(I suspect the volume control might be whacky.)
Then howling and motorboating kick in. My labrador retriever doesn't like this at all.
Terry F St. Louis
This radio also requires shields on the tubes, though it will work alright without them. Howls and motorboating will develop at higher volumes without the shields. The volume control controls the amplification of the RF stages.
I completely recapped my 148, with metalized film caps stuffed in the 'Cub' condensers (a bit of work), and new electrolytics hidden in an old electrolytic box capacitor underneath, and the set performs very well.

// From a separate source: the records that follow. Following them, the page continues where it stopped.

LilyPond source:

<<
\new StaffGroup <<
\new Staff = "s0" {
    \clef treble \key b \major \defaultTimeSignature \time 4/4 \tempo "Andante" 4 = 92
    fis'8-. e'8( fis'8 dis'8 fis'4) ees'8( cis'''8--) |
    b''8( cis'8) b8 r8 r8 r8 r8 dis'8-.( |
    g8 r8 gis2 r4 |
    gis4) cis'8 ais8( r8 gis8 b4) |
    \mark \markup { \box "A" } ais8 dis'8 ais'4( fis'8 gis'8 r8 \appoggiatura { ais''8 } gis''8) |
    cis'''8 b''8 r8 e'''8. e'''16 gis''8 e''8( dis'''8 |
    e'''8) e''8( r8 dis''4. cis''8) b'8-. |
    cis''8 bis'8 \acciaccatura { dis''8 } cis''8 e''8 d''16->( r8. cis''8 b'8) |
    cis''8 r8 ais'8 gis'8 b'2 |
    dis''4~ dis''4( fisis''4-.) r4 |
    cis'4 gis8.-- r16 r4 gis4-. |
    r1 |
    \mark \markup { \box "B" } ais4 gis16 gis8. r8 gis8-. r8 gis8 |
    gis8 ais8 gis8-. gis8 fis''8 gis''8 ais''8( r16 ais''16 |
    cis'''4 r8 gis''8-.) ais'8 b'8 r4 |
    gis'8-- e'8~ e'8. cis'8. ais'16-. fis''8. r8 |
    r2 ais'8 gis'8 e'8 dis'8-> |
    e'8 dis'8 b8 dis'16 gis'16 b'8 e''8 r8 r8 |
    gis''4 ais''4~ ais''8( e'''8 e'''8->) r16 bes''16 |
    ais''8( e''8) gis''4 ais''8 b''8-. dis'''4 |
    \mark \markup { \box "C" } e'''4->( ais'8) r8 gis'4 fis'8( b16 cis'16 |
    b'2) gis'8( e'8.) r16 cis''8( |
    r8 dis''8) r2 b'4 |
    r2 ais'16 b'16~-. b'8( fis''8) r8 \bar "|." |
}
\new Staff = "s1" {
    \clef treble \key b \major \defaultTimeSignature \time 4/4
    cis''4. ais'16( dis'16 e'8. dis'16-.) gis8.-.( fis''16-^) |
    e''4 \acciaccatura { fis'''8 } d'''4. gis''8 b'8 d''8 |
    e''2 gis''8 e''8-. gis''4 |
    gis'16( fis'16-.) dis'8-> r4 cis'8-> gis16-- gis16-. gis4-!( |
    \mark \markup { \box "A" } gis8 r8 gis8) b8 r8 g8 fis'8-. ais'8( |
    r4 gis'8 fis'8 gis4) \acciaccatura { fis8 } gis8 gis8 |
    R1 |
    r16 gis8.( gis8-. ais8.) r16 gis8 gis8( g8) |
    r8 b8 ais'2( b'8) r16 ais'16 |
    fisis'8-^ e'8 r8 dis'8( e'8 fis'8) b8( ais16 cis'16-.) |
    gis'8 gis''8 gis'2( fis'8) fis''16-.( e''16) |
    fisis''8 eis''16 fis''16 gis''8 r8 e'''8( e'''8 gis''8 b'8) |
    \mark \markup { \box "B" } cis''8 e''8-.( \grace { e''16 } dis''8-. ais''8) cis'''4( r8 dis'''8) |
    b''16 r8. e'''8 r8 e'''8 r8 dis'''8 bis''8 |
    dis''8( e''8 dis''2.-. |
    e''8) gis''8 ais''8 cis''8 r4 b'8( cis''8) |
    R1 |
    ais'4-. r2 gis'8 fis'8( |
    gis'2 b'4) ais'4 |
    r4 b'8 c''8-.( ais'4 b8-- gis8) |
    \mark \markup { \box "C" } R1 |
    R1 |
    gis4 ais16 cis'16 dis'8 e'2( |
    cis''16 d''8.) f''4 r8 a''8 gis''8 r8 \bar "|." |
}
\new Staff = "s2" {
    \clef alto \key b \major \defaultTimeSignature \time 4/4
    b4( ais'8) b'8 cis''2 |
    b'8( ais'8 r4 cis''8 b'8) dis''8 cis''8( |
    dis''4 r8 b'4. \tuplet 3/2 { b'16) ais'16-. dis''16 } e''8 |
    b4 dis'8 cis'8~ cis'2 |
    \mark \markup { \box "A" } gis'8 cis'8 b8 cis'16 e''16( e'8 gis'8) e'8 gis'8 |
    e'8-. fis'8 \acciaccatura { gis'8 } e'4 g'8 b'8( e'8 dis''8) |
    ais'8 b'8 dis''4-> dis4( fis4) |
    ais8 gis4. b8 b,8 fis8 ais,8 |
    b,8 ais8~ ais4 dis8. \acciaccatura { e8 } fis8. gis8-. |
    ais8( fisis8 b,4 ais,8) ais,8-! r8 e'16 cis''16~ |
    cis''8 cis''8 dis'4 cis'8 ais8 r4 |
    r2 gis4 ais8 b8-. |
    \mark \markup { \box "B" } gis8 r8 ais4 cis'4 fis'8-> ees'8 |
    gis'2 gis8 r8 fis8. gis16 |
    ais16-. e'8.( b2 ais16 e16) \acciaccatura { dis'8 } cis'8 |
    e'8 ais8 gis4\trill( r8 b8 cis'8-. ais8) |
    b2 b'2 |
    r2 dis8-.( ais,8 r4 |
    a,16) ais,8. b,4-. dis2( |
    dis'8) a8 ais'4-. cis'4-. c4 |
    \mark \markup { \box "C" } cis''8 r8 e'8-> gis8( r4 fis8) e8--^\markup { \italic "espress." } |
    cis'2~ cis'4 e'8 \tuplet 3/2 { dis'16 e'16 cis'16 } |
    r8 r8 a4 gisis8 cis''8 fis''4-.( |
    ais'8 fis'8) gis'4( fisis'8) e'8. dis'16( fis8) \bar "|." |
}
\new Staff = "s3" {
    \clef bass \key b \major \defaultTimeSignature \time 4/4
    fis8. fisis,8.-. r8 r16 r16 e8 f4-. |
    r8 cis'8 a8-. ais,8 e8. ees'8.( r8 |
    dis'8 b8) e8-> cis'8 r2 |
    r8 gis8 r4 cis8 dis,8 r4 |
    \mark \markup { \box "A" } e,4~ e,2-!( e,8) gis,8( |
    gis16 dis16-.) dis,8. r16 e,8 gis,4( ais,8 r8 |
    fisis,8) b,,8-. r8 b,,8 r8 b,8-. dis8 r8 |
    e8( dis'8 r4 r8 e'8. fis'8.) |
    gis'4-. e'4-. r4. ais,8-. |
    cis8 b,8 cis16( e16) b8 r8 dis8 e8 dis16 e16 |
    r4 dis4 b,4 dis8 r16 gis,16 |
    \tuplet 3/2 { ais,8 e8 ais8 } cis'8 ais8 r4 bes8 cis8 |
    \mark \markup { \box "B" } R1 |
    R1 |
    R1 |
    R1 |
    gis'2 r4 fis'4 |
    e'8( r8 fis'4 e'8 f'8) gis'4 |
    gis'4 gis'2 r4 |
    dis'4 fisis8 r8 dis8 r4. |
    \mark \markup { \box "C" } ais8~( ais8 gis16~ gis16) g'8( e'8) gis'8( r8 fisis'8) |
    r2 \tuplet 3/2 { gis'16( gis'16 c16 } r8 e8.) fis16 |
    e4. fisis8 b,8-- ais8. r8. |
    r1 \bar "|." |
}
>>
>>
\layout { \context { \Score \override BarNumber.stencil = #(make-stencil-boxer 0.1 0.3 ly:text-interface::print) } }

The one I found with the broken wire has a band around the middle and it looks like this band is chassis ground with one lead back to the volume control and one lead to a #58 pin 3.
Can anyone confirm?
Thanks for all of your help.
Terry F - St. Louis
All the Best,
Bill Grimm
....etc.
Got the radio working. It was a combination of the problems you, as well as others, described.
THANK YOU VERY MUCH!
Terry F. St. Louis
Terry:
Motorboating is almost always caused by a large capacitor not...er, well...capacitating. Check filter caps and anything bypassing to ground.
Lewis
P. S. The temperature in the Atlanta area is in the sixties, too cold for the cat, but my lap is warm and I am trying to repair something with a cat in my lap. Interesting practice.
LL
:
:Terry F St. Louis
:
Norm
:Need some guidance here... raplaced several tubes (42 - audio) this brought sound to the unit. Then replaced 57 detector and one 58. Seem to get the stonger stations at times.
:
:(I suspect the volume control might be whacky.)
:
:Then howling and motorboating kick in. My labrador retriever doesn't like this at all.